Unfortunately many people, including pharmacists, are not aware of this program. Access to a mortality-reducing drug should not be a well-kept secret. The Department of Health and Human Services should embark on an expanded pharmacist and healthcare provider information initiative, working with all major pharmacy chains, to add electronic prompts for Paxcess to prescription fulfillment systems.
Another underused COVID resource: improved indoor ventilation and air filtration. These interventions include increasing indoor airflow through mechanical means (such as modification to HVAC systems) or natural means (such as keeping the windows open); proper filtration of circulating air through air cleaners or through heating, ventilation and air conditioning; and installing ultraviolet irradiation equipment to kill viruses.

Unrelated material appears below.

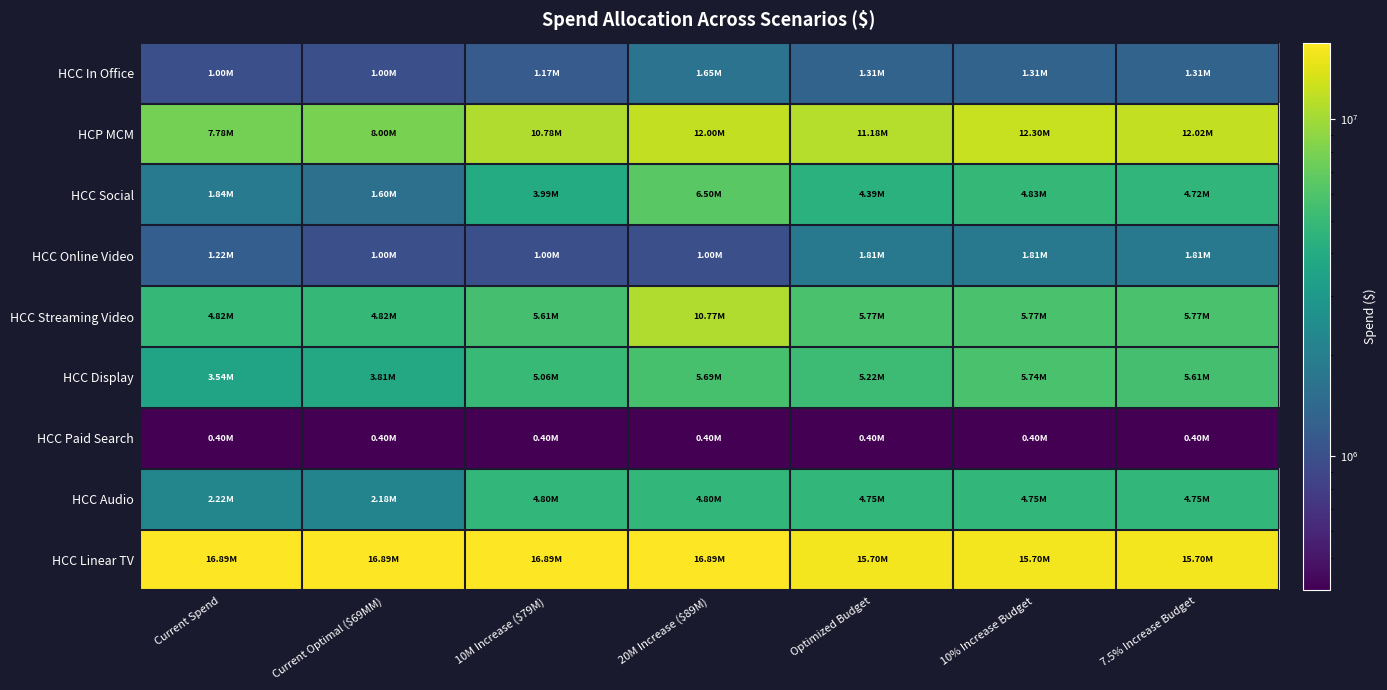

How many categories are shown in the chart?

7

Fortunately, there is federal funding available for locations with high population density, including schools, to improve indoor air quality. But far too few have since upgraded their ventilation and air filtration systems. More use of that funding, alongside support from the private sector, could make buildings healthier.
These meat-and-potatoes approaches — vaccination, access to treatment and clean air — may not be the most exciting tools. But they reflect the best of public health: strategies that are so effective they almost invisibly reduce life-threatening illness.
Saad B. Omer is an epidemiologist and vaccine expert.